• [Brief]:
Restate the records in their entirety, word for word.
━━━━━ Dataset records ━━━━━
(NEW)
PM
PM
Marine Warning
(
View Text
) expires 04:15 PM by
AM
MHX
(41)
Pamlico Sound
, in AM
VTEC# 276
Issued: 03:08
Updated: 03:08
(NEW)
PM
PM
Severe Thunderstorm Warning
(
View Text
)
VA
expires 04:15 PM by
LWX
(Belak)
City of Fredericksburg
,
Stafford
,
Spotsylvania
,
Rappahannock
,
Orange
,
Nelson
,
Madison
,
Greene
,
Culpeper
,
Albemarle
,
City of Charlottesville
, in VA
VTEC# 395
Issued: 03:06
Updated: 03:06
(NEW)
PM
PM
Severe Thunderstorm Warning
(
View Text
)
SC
━━━━━
• [Answer for the task]:
(NEW)
PM
PM
Marine Warning
(
View Text
) expires 04:15 PM by
AM
MHX
(41)
Pamlico Sound
, in AM
VTEC# 276
Issued: 03:08
Updated: 03:08
(NEW)
PM
PM
Severe Thunderstorm Warning
(
View Text
)
VA
expires 04:15 PM by
LWX
(Belak)
City of Fredericksburg
,
Stafford
,
Spotsylvania
,
Rappahannock
,
Orange
,
Nelson
,
Madison
,
Greene
,
Culpeper
,
Albemarle
,
City of Charlottesville
, in VA
VTEC# 395
Issued: 03:06
Updated: 03:06
(NEW)
PM
PM
Severe Thunderstorm Warning
(
View Text
)
SC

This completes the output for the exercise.